Many people in the region thought that the solution to the coal mining problems would be natural gas and oil. People thought it would serve as a gateway out of coal mining and into renewable resources. The fact is though, that the oil and gas industries are causing as many problems as the mining companies are.

Oil/Gas companies have a method called ‘fracking’ that drills into the earth and extracts the gas’s from pockets in the ground. And recently, they have developed amazing technology that can drill downward and horizontally, which allows them to collect more gas with less money and time. While this is an amazing step to industrialising the oil/gas industry, it creates a lot of issues for those living near a drill site. For example, if a oil and gas company told you that they were going to drill under your house, you would have to reason to say no, because technically you do not own the soil that is under your house. The drill will go in and begin to shift the ground and dirt right under your house, until sometimes, houses will split in half or shift. Most of the time, if a house is damaged, the company will not pay for said damages because there were not technically on the house’s property. Also, often these drills will hit water tables and contaminate the water supply.
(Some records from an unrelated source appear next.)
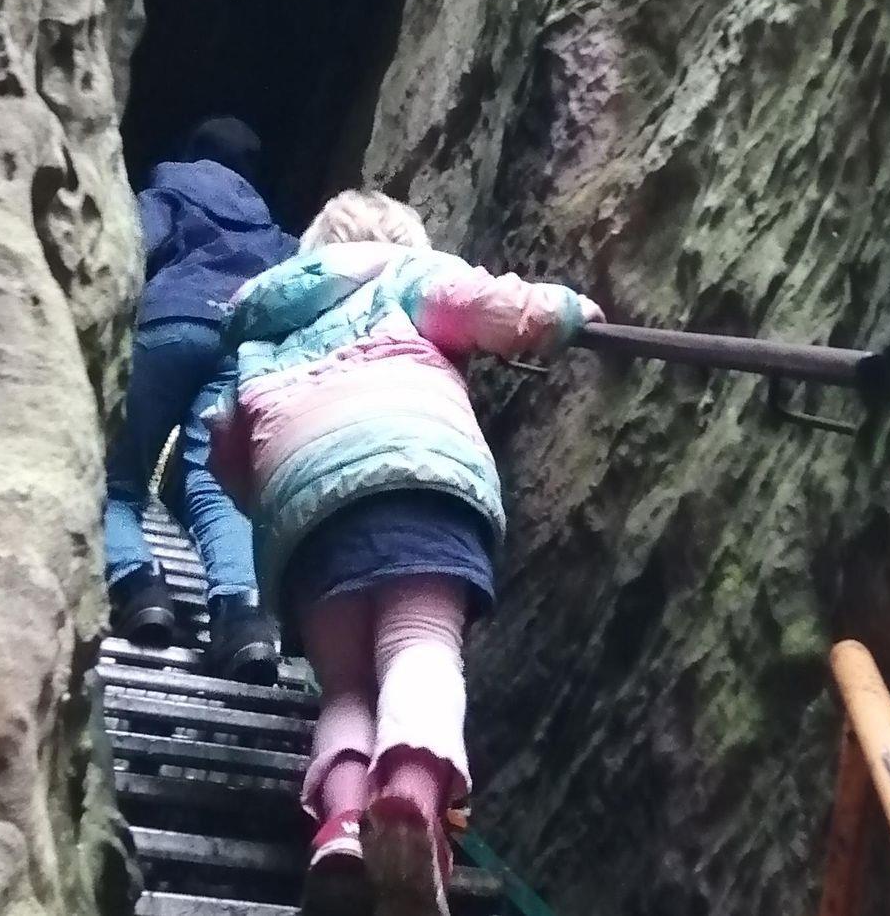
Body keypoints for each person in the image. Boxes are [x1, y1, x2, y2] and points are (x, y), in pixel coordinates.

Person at [206, 190, 602, 916]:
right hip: (417, 478)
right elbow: (488, 308)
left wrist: (282, 497)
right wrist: (567, 313)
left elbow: (229, 452)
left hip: (308, 520)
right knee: (419, 648)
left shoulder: (263, 329)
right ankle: (410, 802)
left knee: (346, 689)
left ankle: (341, 828)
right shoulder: (404, 275)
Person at [106, 116, 296, 683]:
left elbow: (131, 250)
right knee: (212, 484)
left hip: (167, 328)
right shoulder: (273, 232)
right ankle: (242, 617)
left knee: (112, 479)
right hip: (240, 344)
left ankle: (138, 586)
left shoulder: (168, 192)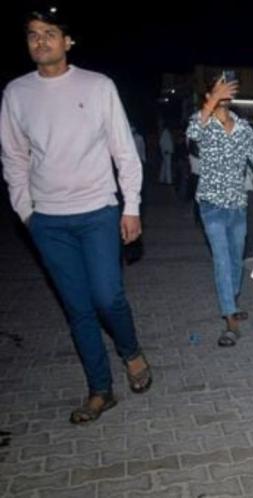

There are a few companies fighting for the ‘little guy’ in the region. The Centre for Coalfield Justice handles lawsuits over fracking disputes. West Virginia Heathy Kids and Families Coalition help connect other nonprofits and aid to the community. The importance of these organisations is that the people of the region are still fighting. Yes, the situation is very complex and at times we felt hopeless as to how to change that. However, with people still willing to fight for each other and for the preservation of nature, we can truly make a difference. All it takes it one voice who is willing to speak out.